A massive piece of dam equipment that's heavier than a space shuttle is being transported from Brazil through northern B.C., bound for the controversial Site C dam mega-project near Fort St. John.

At 170 tonnes, the turbine part is so big it took consultants two years of planning to prepare for its transportation.

After a 1,000-kilometre journey across northern B.C. with a convoy of support vehicles this week, the equipment is scheduled to arrive at an area close to Site C soon.

The equipment is being moved just days after the B.C. government received an independent report that may decide the fate of the $10-billion dam.

BC Hydro/Contributed
BC Hydro/Contributed

Late last week, Energy Minister Bruce Ralston said he would share the report's findings with his NDP cabinet and the premier. It has not yet been reviewed by cabinet.

In July 2020, Ralston appointed former deputy finance minister Peter Milburn to review Site C because of concerns over project risks, construction delays and rising costs.

In December, Premier John Horgan said he would wait to receive the Milburn report before deciding on whether to continue with Site C.

"I think we need to look at the whole project and what the consequences would be stopping or going ahead," Horgan said late last year.

On Thursday morning, reporters asked Horgan if the delivery of this large piece of equipment meant Site C would indeed proceed.

Horgan said he was awaiting both the Milburn report and expert geotechnical advice before making any decisions.

"To stop preparing to complete [Site C] is not the direction that has been given.
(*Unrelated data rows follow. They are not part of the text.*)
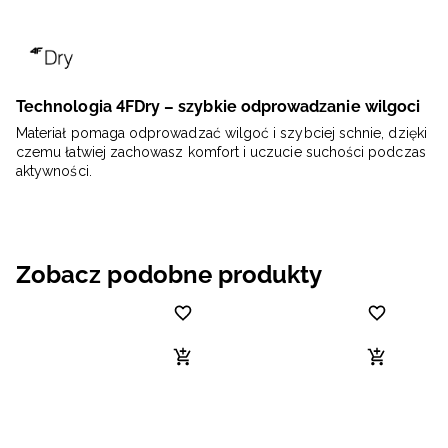
Technologia 4FDry – szybkie odprowadzanie wilgoci
Materiał pomaga odprowadzać wilgoć i szybciej schnie, dzięki
czemu łatwiej zachowasz komfort i uczucie suchości podczas
aktywności.
Zobacz podobne produkty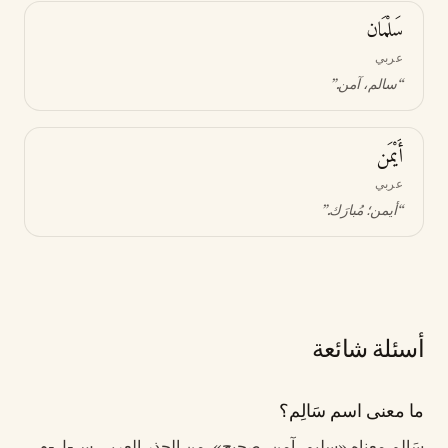
سَلْمَان
عربي
“
سالم، آمن
.”
أَيْمَن
عربي
“
أيمن؛ مُبارَك
.”
أسئلة شائعة
ما معنى اسم سَالِم؟
سَالِم معناه «سليم، آمن، صحيح». من الجذر العربي س-ل-م،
It is important that work continues until a decision is made," said Horgan.

Horgan said that in other jurisdictions, projects have sometimes been shut down, "even when turbines were en route."

Construction on the Site C dam has been underway since 2015. The turbine equipment is considered the dam's heaviest unassembled part.

Two turbine runners were shipped from a manufacturer in Sao Paulo last year. They spent two months at sea before arriving at the Port of Prince Rupert.

BC Hydro/Contributed
BC Hydro/Contributed

This week, one of the turbine parts is being transported along the highway from Prince Rupert to Chetwynd at a speed of about 40 km/h. That's meant rolling road closures across the route.

"The unit does take up the lion's share of the road space during travel," said Cara Craig, director of sales for the heavy rigging and specialized transportation company Omega Morgan.

Craig said precise calculations were needed to manoeuvre the load across bridges, around corners and along rock-faced roadways.

Craig's company was recently featured on the Highway Thru Hell TV series, while moving the heaviest piece transported to date through B.C.'s Coquilhalla corridor.

BC Hydro says the giant turbine runners that are en route work like a rotating windmill or fan.

As river water is channelled through the dam, the equipment will use its gravitational energy to spin a generator and produce electricity.

According to BC Hydro, a second turbine runner will travel the same route in February.